For his junior year, Wiggins transferred to Wichita State, where he went on to earn 2012–13 MVC All-Bench team honors after averaging 4.9 points and 1.8 rebounds in 36 games. As a senior in 2013–14, he again played 36 games while averaging 5.1 points and 2.3 rebounds per game.

==Professional career==
===Germany===
After going undrafted in the 2014 NBA draft, Wiggins joined the Sacramento Kings for the 2014 NBA Summer League. On July 26, 2014, he signed a one-year deal with Tigers Tübingen of the German Basketball Bundesliga. However, he parted ways with the club on December 3, 2014, after appearing in 11 games. Over those 11 games, he averaged 5.5 points and 1.8 rebounds per game.

===NBA D-League===
On January 9, 2015, Wiggins was acquired by the Idaho Stampede of the NBA Development League. In 28 games for Idaho in 2014–15, he averaged 9.8 points and 2.0 rebounds per game.

In July 2015, Wiggins joined the Utah Jazz for the Utah Summer League and the Minnesota Timberwolves for the Las Vegas Summer League. On September 18, 2015, Wiggins signed with the Timberwolves, but was waived by the team on October 24 after appearing in four preseason games. On November 1, he returned to the Stampede, but was waived on November 11. Two days later, he was acquired by Raptors 905. On December 26, he was waived by Raptors 905 after appearing in 10 games.

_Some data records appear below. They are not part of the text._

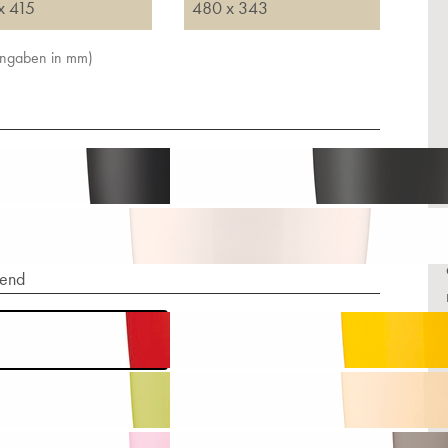
x 415
480 x 343
Angaben in mm)
end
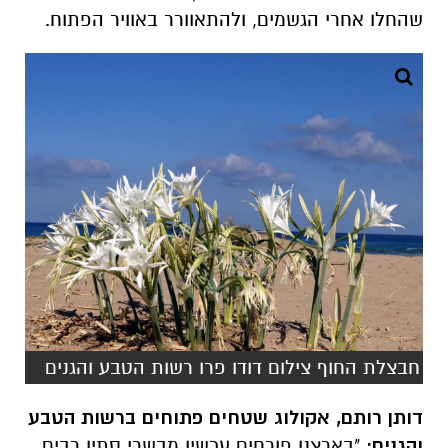
שהחלו אחרי הגשמים, ולהתאוורר באוויר הפתוח.
חבצלת החוף צילום דודו פרו רשות הטבע והגנים
דותן רותם, אקולוג שטחים פתוחים ברשות הטבע
והגנים:
"בארצנו פורחים עכשיו מבשרי סתיו רבים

Over those 10 games, he averaged 4.0 points and 1.7 rebounds per game.

===New Zealand and Australia===
On January 26, 2016, Wiggins signed with the Canterbury Rams for the 2016 New Zealand NBL season. However, on March 7, just days before the start of the season, he was released by the Rams.

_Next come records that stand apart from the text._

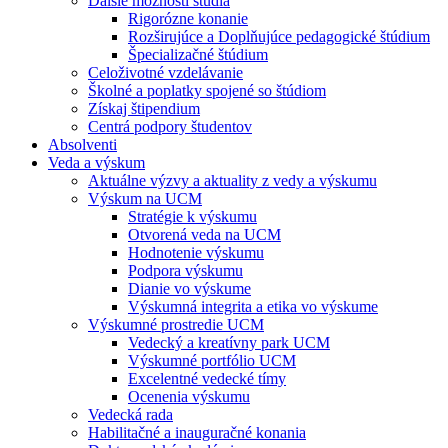
Ďalšie možnosti štúdia
Rigorózne konanie
Rozširujúce a Doplňujúce pedagogické štúdium
Špecializačné štúdium
Celoživotné vzdelávanie
Školné a poplatky spojené so štúdiom
Získaj štipendium
Centrá podpory študentov
Absolventi
Veda a výskum
Aktuálne výzvy a aktuality z vedy a výskumu
Výskum na UCM
Stratégie k výskumu
Otvorená veda na UCM
Hodnotenie výskumu
Podpora výskumu
Dianie vo výskume
Výskumná integrita a etika vo výskume
Výskumné prostredie UCM
Vedecký a kreatívny park UCM
Výskumné portfólio UCM
Excelentné vedecké tímy
Ocenenia výskumu
Vedecká rada
Habilitačné a inauguračné konania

A day after being cut by the Rams, Wiggins signed with the Mackay Meteors for the 2016 Queensland Basketball League season. He made his debut for the Meteors in the team's season opener on April 30, scoring 23 points in 30 minutes as a starter in a 96–86 loss to the Cairns Marlins. On May 15, he had a 32-point performance in a 107–89 win over the Rockhampton Rockets. On June 8, he was released by the Meteors after the team went 4–4 over the first half of the season. In those eight games, Wiggins averaged 21.4 points, 5.8 rebounds and 2.9 assists per game.

===Macedonia===
In October 2016, Wiggins signed a short-term contract with Rabotnički of the Macedonian First League. On December 25, 2016, the club parted ways with Wiggins after deciding not to extend his contract. In eight games for Rabotnički, he averaged 10.1 points, 4.5 rebounds and 1.0 assists per game.

===Canada===
In January 2017, Wiggins joined the Orangeville A's of the National Basketball League of Canada. His stint with Orangeville lasted less than a month, as he averaged 5.8 points in eight games.

=== Indonesia ===
In January 2024, Wiggins signed with Pacific Caesar Surabaya replacing Kamani Johnson.

==Personal life==
Both of Wiggins' parents are in the Florida State Athletic Hall of Fame. His father, Mitchell, was an honorable mention All-American at Florida State and went on to play six seasons in the NBA. His mother, Marita, was a 21-time NCAA All-American sprinter and went on to win two silver medals for Canada at the 1984 Olympic Games. He also has two brothers, Mitchell and Andrew, and three sisters, Stephanie, Angelica, and Taya. His brother, Andrew, was selected with the first overall pick in the 2014 NBA draft.